### Activity
Tally every line in the entries below that holds "Toolbar", then give only the total.

### Task input
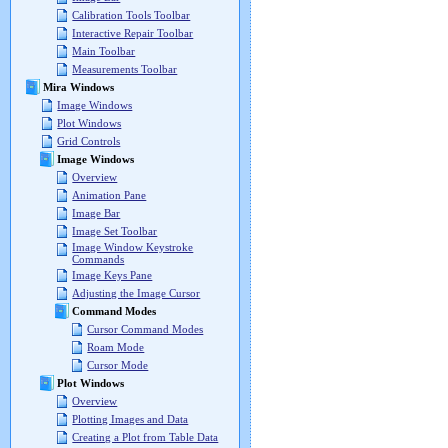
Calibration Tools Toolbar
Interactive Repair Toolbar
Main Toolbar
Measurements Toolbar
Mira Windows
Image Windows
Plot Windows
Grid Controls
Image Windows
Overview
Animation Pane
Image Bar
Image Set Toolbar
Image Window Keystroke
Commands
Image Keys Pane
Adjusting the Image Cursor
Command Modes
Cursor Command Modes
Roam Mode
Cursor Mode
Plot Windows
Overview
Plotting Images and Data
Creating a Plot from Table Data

### Exercise result
5